Forrest Church’s Love and Death: My Journey Through the Valley of the Shadow is a fine book.  Church has thought deeply and fully about death and how to prepare  for it, and has good advice on making the most of life. He began this book in response to a diagnosis of terminal cancer, and the mixture of sermons and essays serves his readers well in presenting his most profound and heartfelt thoughts on life, love, and death.

For Church, love is the antidote to death: love lives on, the love we give and the love we get: “Not only is our grief when someone dies testimony to our love, but when we ourselves die, the love we have given to others is the one thing death can’t kill.”  Church believes that Christ was reborn at Easter not literally but through love, his love (shown by his forgiveness of those torturing him and his willingness to die), and the love he had engendered in his followers through his example (that lived on as Christianity). Church says the grief we feel when someone we love dies is a testament to the love we have for them and from them, and is a sacrament of love, a shared proof of its existence.

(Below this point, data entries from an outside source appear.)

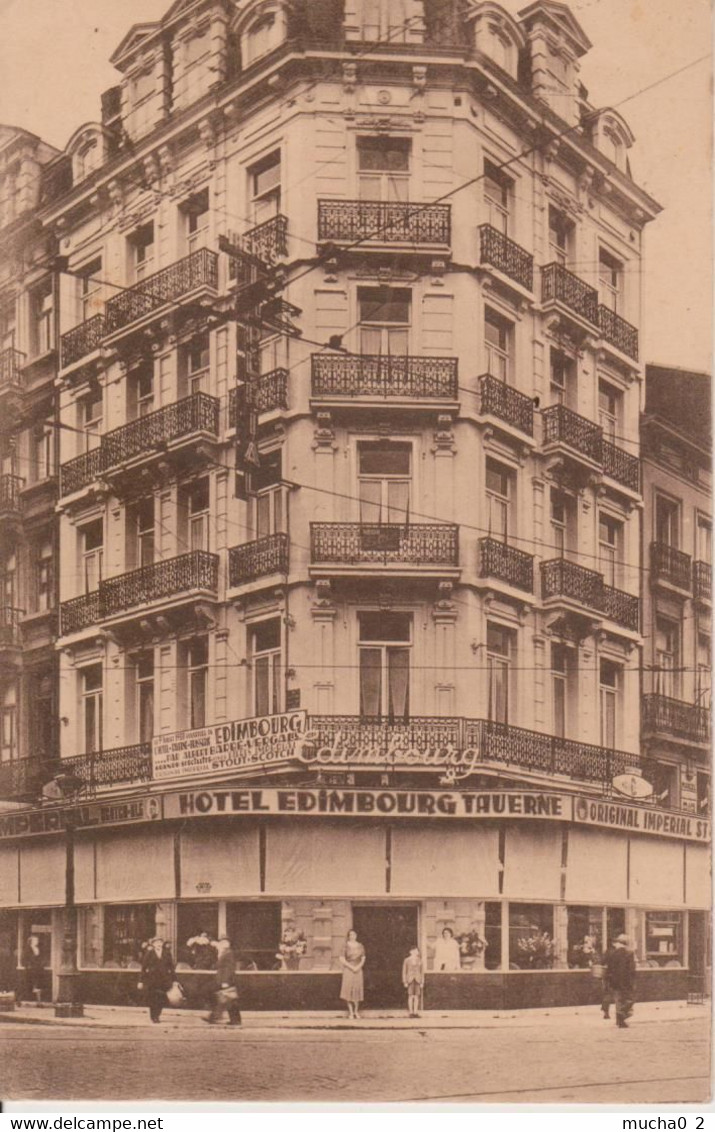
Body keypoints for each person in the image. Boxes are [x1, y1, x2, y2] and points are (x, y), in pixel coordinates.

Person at [203, 937, 242, 1026]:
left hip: (226, 980)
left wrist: (225, 981)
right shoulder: (225, 953)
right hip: (223, 980)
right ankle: (234, 1019)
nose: (221, 944)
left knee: (227, 1000)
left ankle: (215, 1017)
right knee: (227, 1000)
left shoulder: (228, 954)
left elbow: (228, 968)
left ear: (227, 944)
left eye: (223, 943)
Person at [138, 937, 175, 1023]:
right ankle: (154, 1016)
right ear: (153, 944)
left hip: (164, 980)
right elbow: (144, 967)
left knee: (162, 999)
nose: (158, 944)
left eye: (160, 942)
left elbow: (171, 968)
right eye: (156, 942)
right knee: (153, 998)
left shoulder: (167, 953)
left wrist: (174, 980)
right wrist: (140, 981)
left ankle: (157, 1014)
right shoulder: (149, 953)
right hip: (152, 980)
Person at [604, 933, 636, 1029]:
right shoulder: (629, 953)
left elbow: (606, 966)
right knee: (629, 999)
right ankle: (622, 1016)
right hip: (626, 981)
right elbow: (631, 969)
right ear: (626, 943)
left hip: (614, 981)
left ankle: (619, 1020)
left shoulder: (612, 953)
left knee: (618, 1000)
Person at [339, 929, 365, 1020]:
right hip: (348, 970)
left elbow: (363, 958)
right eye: (350, 935)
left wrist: (358, 967)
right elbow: (342, 959)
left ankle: (356, 1011)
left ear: (356, 935)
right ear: (348, 936)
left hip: (358, 970)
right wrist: (351, 967)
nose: (352, 936)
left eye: (354, 934)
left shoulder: (360, 946)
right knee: (348, 990)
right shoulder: (345, 946)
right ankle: (350, 1012)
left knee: (357, 990)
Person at [402, 946, 424, 1018]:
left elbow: (422, 972)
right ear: (411, 952)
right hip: (410, 979)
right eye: (414, 951)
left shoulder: (420, 960)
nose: (416, 952)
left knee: (416, 996)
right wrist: (405, 981)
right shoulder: (407, 960)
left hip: (417, 979)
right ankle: (411, 1012)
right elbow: (404, 971)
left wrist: (422, 982)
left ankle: (415, 1012)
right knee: (410, 996)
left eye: (417, 951)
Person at [22, 935, 44, 1004]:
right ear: (31, 941)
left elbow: (41, 958)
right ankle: (19, 1000)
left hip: (38, 969)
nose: (37, 941)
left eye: (37, 940)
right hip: (30, 970)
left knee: (38, 985)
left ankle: (39, 1002)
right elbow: (24, 959)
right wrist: (28, 965)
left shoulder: (38, 949)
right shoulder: (27, 949)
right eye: (35, 940)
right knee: (28, 985)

Church also believes that our being alive at all is such a miracle, we should be grateful:  “Consider the odds… Your parents had to couple at precisely the right moment for the one possible sperm to fertilize the one possible egg that would result in your conception….the odds were still a million to one against your being…and that’s just the beginning of the miracle.  The same unlikely happenstance must repeat itself throughout the generations.  Going back ten generations, this miracle must repeat itself one thousand times ….one and a quarter million times going back only twenty generations… And that’s only the egg and sperm part of the miracle.  Remember, each of these ancestors had to live to puberty…and there were tragedies around the globe...”  The fact of existing at all is a miracle not to be taken lightly.

I disagree with very little of what Church offers on the importance of both gratitude for life, and of manifesting love through our life and through death. But the lessons he offers, and all of the advice he gives, I’ve received through literature, through poems, novels, and short stories, and I find literature a much more persuasive teacher.  Church preaches and literature demonstrates; Church sermonizes in folksy, warm language and yet literature offers me real people in real situations facing up to death, living life, or running in fear from both, and I learn from reading about them (without even realizing it until the book is over ad I sit back and think).  Church himself says that he learned how to live not from his parents telling him the right and wrong ways to do things but by showing him, though their own lives.  He uses illustrations about the importance of living fully, with gratitude and acceptance and awe and joy, but he is preaching.  Good fiction evokes reactions from all my senses, and from my heart and my brain.  I learn more from fiction; I learn deeply because I am using all my senses.

So I recommend literature as the path to find the truths of how to love, live and die.  But there is nothing wrong with following Church’s mantra, which he repeats throughout the book, “Want what you have, do what you can, be who you are.”  Go with whatever works to bring you to that place of awe, gratitude, love, and wonder, no matter where you are in your life, or at what point you find yourself when facing death.